# Move sprinkler head to install mailbox?



## Jeff_MI84 (Sep 28, 2020)

Is it difficult to dig up and move a sprinkler head so I can install a mail box towards the end of my driveway?

Here is the front yard. Blue circles indicate where every head is currently at. The reason I ask, is because my mailbox is currently attached to the house and I'd like to cut down on the amount of foot traffic in the middle of the yard. I don't have a regular carrier anymore it seems and asking them to not walk across is a bit pointless. Is there a way to move the head in the corner of my driveway efficiently? The Post Master floated the idea to me.


----------



## bernstem (Jan 16, 2018)

Assuming it was installed on a swing arm/funny pipe it is trivial to move. It most likely won't even require cutting pipe. Cut the sod and set aside.
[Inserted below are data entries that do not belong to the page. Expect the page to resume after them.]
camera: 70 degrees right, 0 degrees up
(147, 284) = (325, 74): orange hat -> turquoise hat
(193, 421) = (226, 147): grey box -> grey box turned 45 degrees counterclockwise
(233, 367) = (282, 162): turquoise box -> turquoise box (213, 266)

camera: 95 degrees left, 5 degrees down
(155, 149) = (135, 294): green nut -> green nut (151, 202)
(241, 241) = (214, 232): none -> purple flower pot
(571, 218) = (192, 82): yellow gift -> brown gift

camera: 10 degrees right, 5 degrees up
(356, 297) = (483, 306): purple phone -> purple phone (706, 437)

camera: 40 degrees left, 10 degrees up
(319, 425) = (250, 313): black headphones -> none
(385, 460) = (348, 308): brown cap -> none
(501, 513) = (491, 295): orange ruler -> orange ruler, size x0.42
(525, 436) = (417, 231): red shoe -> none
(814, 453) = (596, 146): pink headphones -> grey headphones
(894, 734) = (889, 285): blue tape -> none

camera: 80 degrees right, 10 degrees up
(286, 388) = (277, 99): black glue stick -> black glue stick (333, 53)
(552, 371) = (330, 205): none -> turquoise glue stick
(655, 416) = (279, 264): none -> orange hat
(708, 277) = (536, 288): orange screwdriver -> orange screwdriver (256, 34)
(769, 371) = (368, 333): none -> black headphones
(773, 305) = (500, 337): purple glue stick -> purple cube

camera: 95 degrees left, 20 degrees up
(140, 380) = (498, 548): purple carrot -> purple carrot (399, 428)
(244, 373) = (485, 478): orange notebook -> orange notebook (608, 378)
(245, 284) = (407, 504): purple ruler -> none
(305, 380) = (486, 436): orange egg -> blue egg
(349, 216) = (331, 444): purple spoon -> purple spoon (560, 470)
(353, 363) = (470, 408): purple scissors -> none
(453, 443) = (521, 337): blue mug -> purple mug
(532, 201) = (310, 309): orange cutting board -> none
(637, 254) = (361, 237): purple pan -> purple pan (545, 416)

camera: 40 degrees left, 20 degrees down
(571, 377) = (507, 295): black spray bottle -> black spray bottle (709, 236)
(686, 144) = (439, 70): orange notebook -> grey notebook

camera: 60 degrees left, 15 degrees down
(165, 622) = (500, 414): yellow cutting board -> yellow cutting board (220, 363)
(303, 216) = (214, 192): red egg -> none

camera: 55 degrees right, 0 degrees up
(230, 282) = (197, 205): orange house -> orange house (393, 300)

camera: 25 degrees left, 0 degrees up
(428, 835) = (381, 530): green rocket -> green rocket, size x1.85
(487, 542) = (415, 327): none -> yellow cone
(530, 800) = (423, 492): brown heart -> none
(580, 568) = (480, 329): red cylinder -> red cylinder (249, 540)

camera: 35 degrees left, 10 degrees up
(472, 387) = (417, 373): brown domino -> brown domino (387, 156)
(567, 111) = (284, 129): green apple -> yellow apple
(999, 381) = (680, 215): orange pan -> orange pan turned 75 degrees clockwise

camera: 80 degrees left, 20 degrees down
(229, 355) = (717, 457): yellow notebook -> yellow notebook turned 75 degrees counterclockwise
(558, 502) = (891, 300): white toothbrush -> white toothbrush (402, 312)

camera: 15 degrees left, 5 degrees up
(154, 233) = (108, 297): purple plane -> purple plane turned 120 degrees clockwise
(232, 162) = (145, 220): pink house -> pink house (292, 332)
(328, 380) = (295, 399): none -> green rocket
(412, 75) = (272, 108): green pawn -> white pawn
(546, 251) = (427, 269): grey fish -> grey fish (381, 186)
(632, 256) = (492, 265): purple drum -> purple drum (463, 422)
Dig up the head and enough of the supply pipe to move it where you want and then refill the hole and replace the sod. If you have to shorten the pipe, you can likely re-use the fitting that attaches to the head as most are simple barb fittings.


----------



## Jeff_MI84 (Sep 28, 2020)

@bernstem oh okay. Doesn't sound super hard. But I'm assuming that a small part of the lawn wouldn't get irrigated fully or at all unless it hits the mailbox directly.


----------



## bernstem (Jan 16, 2018)

There might be a small area that isn't as well irrigated, but it should be OK as long as there is adequate overlap from the adjacent sprinklers. If you do end up with a dry spot, then you can splice in a small microspray drip head to cover the area.


----------



## Jeff_MI84 (Sep 28, 2020)

@bernstem that shouldn't be a problem then. I have a few corners that I hit with a watering can already. So that shouldn't be too bad.


----------